Not every online service offers APIs. In cases where an API is unavailable, we may have to manually scrape web data by writing scripts. However, before proceeding with web scraping, we must ensure that we are not breaching any terms and policies or local laws. It is crucial to maintain ethical standards throughout the process.

19.3 Yahoo Finance data

R packages developed to collect data from the website include quantmod, tidyquant, and yfR.

We introduce quantmod and tidyquant below.

quantmod

In quantmod, getSymbols() retrieves data from the Yahoo Finance website. The first argument specifies the symbols.

library(quantmod)

tickers <- c("AFL","AAPL", "MMM")
stock_env <- new.env()
getSymbols(tickers, from = "2021-01-01", to = "2021-01-31", env = stock_env)
stock_list <- eapply(stock_env, cbind)

We choose to create a new environment to collect data, and all the xts objects collected via this package would be placed in that new environment stock_env. Otherwise, all the objects would go to our current workspace.

We are not yet ready to work with the downloaded objects, until we bind them together. We use eapply() to apply the function cbind() on those objects and bind them by columns into a wide format.

tidyquant

tidyquant’s tq_get() is equivalent to getSymbols() from quantmod. Its argument get is equivalent to quantmod’s src.

library(tidyquant)

tickers <- c("AFL","AAPL", "MMM", "FB", "AMZN")
tq <- tq_get(tickers, get = "stock.prices", from = "2021-01-01", to = "2021-01-31") 

The returned format is of a long format.

19.4 Web scraping

To collect the information of S&P 500 company that’s stored in a table on the Wikipedia web page, we use the package rvest, which is also part of tidyverse. rvest allows us to more easily scrape data from the web pages.

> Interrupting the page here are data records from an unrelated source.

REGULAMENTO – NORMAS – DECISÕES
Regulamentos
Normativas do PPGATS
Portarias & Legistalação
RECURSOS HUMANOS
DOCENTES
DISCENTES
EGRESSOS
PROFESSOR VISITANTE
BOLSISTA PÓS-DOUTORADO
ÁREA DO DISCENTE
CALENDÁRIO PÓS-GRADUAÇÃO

Scraping is defined as programmatically collecting human readable content from the web pages.

We will follow this tutorial to scrape the content stored in the S&P 500 table.

library(rvest)

url <- "https://en.wikipedia.org/wiki/List_of_S%26P_500_companies"
tickers <- url %>%
  read_html() %>%
  html_element(xpath = '//*[@id="constituents"]') %>% 
  html_table()

First, we create a new data frame tickers that’s going to store the data we collect from the web page.

We use the function read_html() to read the HTML page. Its first argument is the URL pointing to that web page.

Then, we want to select the correct HTML nodes to extract the table element from that page. Among all the elements on that page, such as headers, images, and tables, we locate that particular table by finding out the XPath indicating which HTML node to select.

The question is then how to find that XPath to this table. If we use Google Chrome, we can use its Inspect feature to locate the HTML nodes corresponding to the elements on a web page.

Finally, we use html_table() to select elements from an HTML document. It parses an HTML table into a data frame.